A Python Flask Audio Search Application

Republished By Plato

Followers: 0

Summary

This code pattern explains how to create an application that you can use to search for a topic within video and audio files.

Description

While listening to a podcast or to video or audio files of courses, you often want to jump directly to the topic rather than listening to extraneous information. However, finding the topics and keywords in the entire recording can be challenging.

In this code pattern, create an application that you can use to search within the video or audio files. With the app, not only can you search, but you can also highlight the text where the search string or topic occurs in the file. The code pattern performs a natural language query search in audio files, and returns the results with the proper timeframe where your search topic is being discussed. This example uses an IBM® Watson™ Machine Learning introduction video to illustrate the process.

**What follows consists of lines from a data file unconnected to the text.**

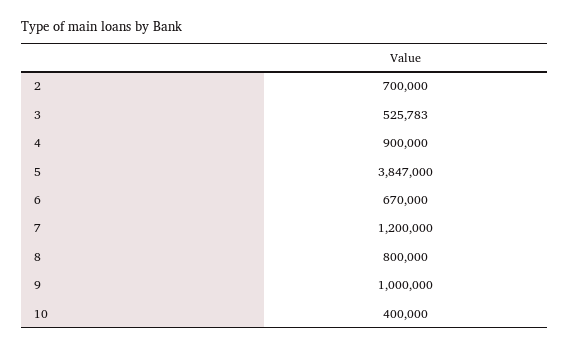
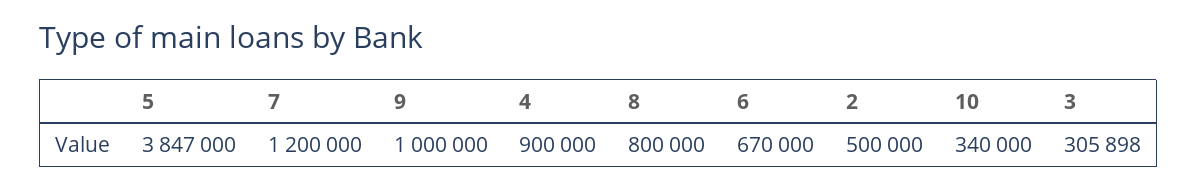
  {
-   "2": 700000,
+   "2": 500000,
-   "3": 525783,
+   "3": 305898,
    "4": 900000,
    "5": 3847000,
    "6": 670000,
    "7": 1200000,
    "8": 800000,
    "9": 1000000,
-   "10": 400000
+   "10": 340000
  }

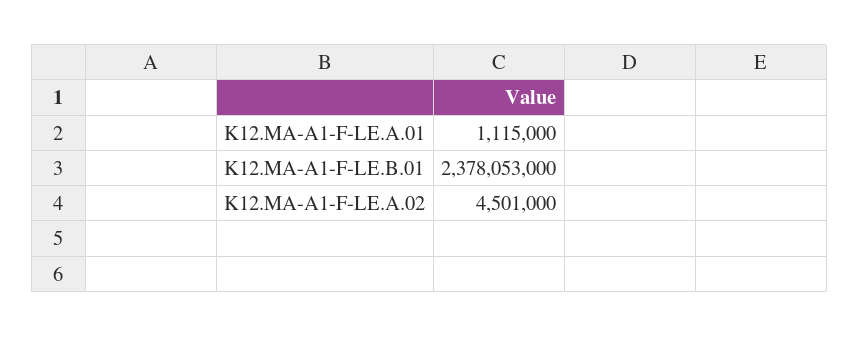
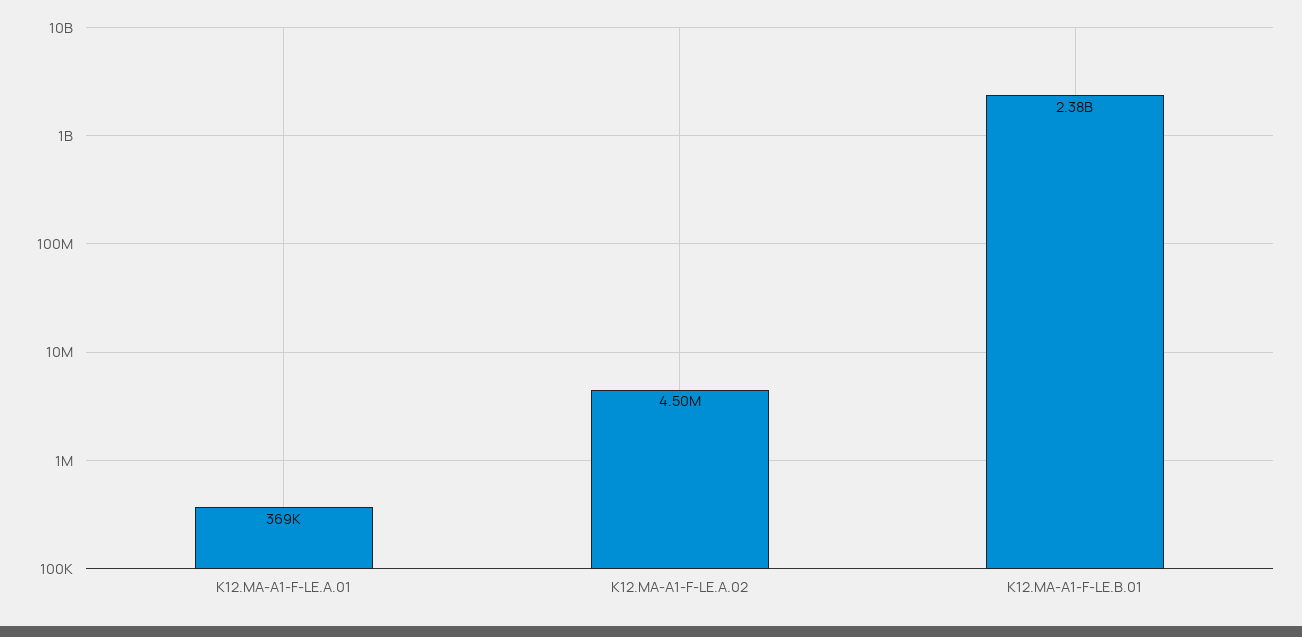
  {
-   "K12.MA-A1-F-LE.A.01": 1115000,
+   "K12.MA-A1-F-LE.A.01": 369000,
    "K12.MA-A1-F-LE.B.01": 2378053000,
    "K12.MA-A1-F-LE.A.02": 4501000
  }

When you have completed the code pattern, you understand how to:

Prepare audio and video data and perform chunking to break it into smaller chunks to work with
Work with the Watson Speech to Text service through API calls to convert audio or video to text
Work with the Watson Discovery service through API calls to perform a search on text chunks
Create a Python Flask application and deploy it on IBM Cloud.

Flow

Python Flash audio podcast flow diagram

The user uploads the video or audio file on the UI.
The video or audio file is processed with the moviepy and pydub Python libraries, and is chunked to create smaller chunks to work with.
The user interacts with the Watson Speech to Text service through the provided application UI. The audio chunks are converted into text chunks with Watson Speech to Text.
The text chunks are uploaded on Watson Discovery by calling Watson Discovery APIs with Python SDKs.
The user performs a search query using Watson Discovery.
The results are shown on the UI.